-- Opening Marker --
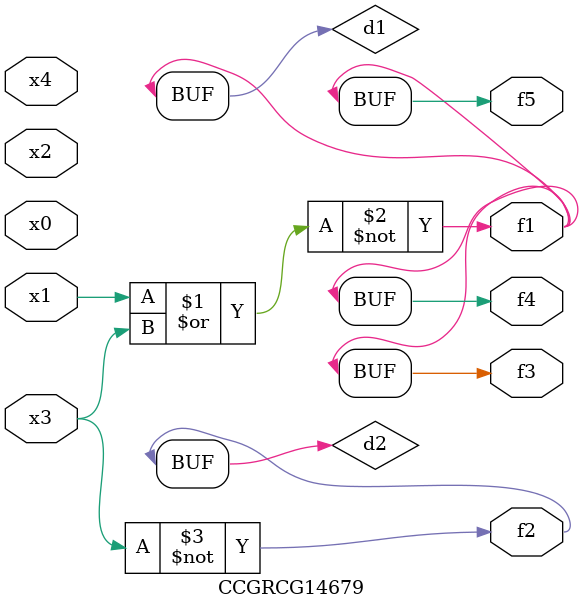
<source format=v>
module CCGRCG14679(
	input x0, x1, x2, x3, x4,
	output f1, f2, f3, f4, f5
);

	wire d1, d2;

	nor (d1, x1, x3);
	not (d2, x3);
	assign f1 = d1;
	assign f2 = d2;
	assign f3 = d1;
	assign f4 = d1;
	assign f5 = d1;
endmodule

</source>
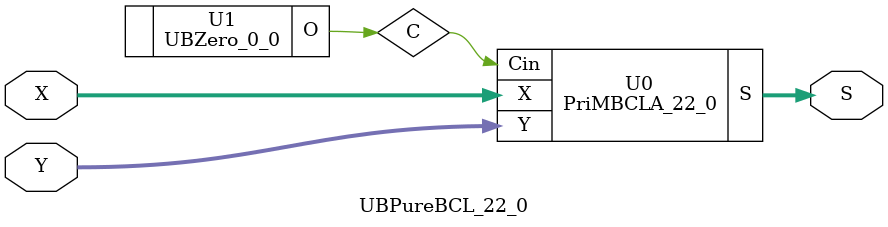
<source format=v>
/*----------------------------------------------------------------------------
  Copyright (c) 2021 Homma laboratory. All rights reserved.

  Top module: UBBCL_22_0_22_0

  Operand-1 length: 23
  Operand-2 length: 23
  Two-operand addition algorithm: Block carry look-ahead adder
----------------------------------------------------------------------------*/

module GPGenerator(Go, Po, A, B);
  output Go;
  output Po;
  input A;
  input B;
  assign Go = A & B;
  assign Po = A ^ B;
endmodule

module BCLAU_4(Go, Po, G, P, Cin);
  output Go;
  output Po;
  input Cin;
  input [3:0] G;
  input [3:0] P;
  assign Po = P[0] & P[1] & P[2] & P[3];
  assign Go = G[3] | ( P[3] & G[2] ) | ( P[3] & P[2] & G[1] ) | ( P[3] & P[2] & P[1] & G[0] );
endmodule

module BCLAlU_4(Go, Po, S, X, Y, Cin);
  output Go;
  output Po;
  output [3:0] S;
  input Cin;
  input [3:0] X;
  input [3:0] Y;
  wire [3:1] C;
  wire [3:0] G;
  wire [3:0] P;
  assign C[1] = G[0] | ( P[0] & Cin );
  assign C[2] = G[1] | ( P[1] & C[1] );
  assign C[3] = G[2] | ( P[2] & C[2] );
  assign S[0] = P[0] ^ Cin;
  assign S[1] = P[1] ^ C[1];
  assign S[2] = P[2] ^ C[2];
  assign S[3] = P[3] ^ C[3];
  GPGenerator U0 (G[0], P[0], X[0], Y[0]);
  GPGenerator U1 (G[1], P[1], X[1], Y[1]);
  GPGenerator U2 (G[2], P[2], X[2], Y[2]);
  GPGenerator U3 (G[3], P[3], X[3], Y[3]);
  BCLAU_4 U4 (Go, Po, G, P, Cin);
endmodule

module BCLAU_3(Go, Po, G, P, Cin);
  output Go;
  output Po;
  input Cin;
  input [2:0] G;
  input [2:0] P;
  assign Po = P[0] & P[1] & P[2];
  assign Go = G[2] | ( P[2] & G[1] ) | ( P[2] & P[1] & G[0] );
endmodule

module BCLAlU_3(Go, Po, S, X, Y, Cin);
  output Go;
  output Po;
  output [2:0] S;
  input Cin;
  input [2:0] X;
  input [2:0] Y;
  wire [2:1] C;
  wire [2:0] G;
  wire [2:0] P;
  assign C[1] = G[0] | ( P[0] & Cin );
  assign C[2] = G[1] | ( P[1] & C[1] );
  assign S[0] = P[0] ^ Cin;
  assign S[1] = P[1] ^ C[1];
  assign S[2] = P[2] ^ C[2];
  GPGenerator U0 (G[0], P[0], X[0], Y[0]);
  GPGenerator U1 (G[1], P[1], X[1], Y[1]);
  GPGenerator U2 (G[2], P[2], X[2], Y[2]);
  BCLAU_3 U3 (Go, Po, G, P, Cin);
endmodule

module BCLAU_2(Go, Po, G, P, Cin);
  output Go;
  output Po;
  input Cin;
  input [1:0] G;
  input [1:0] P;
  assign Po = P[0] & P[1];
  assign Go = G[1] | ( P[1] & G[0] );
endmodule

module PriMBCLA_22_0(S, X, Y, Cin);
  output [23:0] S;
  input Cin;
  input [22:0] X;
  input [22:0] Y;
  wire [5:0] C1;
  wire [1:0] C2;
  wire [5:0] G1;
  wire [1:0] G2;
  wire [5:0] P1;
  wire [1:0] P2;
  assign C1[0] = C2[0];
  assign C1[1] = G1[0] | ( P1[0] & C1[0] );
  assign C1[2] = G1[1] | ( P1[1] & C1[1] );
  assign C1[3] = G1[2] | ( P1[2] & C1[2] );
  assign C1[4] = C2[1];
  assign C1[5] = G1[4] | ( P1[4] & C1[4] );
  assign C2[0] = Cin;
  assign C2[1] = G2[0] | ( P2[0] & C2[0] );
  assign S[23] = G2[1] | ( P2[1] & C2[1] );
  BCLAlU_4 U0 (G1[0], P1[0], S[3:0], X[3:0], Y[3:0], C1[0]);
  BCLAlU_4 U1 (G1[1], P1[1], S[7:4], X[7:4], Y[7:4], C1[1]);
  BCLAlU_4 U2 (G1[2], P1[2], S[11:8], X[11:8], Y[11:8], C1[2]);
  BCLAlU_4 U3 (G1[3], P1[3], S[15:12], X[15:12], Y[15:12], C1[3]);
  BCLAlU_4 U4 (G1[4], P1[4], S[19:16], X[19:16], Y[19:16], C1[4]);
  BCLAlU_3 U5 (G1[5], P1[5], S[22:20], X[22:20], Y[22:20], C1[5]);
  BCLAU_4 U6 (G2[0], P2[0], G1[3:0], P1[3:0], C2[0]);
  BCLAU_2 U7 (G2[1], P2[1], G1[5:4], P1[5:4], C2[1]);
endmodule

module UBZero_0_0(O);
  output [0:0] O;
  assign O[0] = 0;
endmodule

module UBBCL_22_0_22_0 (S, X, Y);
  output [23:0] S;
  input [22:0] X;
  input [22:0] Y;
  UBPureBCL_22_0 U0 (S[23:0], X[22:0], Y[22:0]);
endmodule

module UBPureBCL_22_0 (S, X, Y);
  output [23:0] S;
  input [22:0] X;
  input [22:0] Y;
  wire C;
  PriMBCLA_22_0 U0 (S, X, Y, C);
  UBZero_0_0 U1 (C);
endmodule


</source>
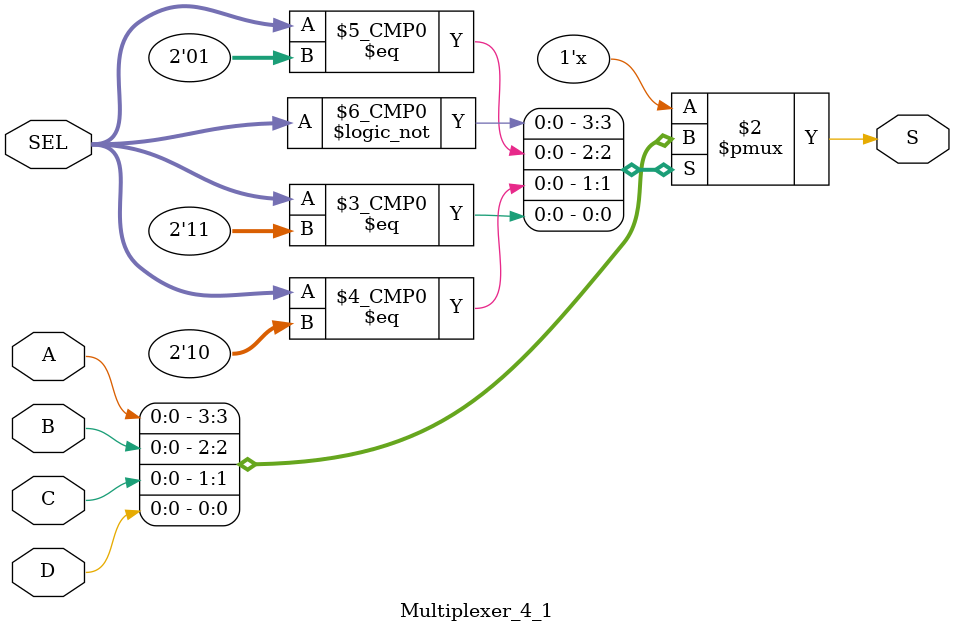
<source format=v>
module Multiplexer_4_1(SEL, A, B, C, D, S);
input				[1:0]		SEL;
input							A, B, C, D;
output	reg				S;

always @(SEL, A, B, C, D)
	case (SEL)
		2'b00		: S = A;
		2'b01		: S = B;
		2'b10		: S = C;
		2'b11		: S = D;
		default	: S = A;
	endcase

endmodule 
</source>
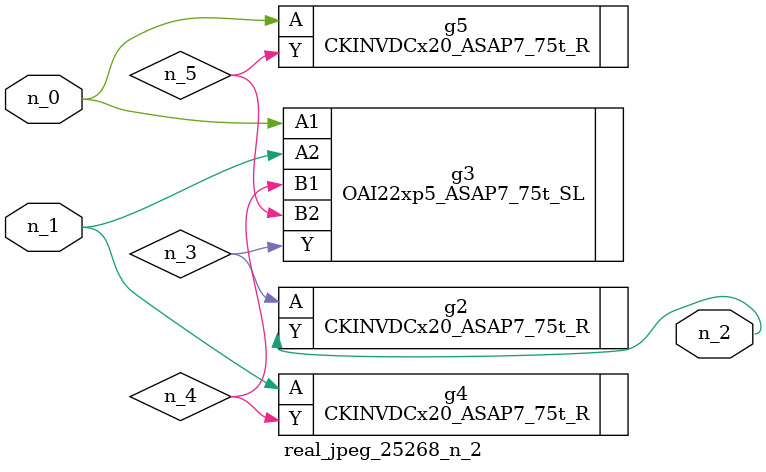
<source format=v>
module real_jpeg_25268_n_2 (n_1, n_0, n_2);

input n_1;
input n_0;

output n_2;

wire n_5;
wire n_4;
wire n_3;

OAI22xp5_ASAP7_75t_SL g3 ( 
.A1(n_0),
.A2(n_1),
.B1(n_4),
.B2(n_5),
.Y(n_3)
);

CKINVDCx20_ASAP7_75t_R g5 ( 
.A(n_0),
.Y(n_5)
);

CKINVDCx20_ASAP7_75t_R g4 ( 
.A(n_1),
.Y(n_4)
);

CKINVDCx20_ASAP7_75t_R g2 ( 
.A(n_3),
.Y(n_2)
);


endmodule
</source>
-- Closing Marker --
#### Work task
Please give an exact copy of the entries above, from the line with "wire [5:0] C1;" down to the line with "BCLAlU_4 U2 (G1[2], P1[2], S[11:8], X[11:8], Y[11:8], C1[2]);", inclusive, and nothing else.

#### Response for this exercise
  wire [5:0] C1;
  wire [1:0] C2;
  wire [5:0] G1;
  wire [1:0] G2;
  wire [5:0] P1;
  wire [1:0] P2;
  assign C1[0] = C2[0];
  assign C1[1] = G1[0] | ( P1[0] & C1[0] );
  assign C1[2] = G1[1] | ( P1[1] & C1[1] );
  assign C1[3] = G1[2] | ( P1[2] & C1[2] );
  assign C1[4] = C2[1];
  assign C1[5] = G1[4] | ( P1[4] & C1[4] );
  assign C2[0] = Cin;
  assign C2[1] = G2[0] | ( P2[0] & C2[0] );
  assign S[23] = G2[1] | ( P2[1] & C2[1] );
  BCLAlU_4 U0 (G1[0], P1[0], S[3:0], X[3:0], Y[3:0], C1[0]);
  BCLAlU_4 U1 (G1[1], P1[1], S[7:4], X[7:4], Y[7:4], C1[1]);
  BCLAlU_4 U2 (G1[2], P1[2], S[11:8], X[11:8], Y[11:8], C1[2]);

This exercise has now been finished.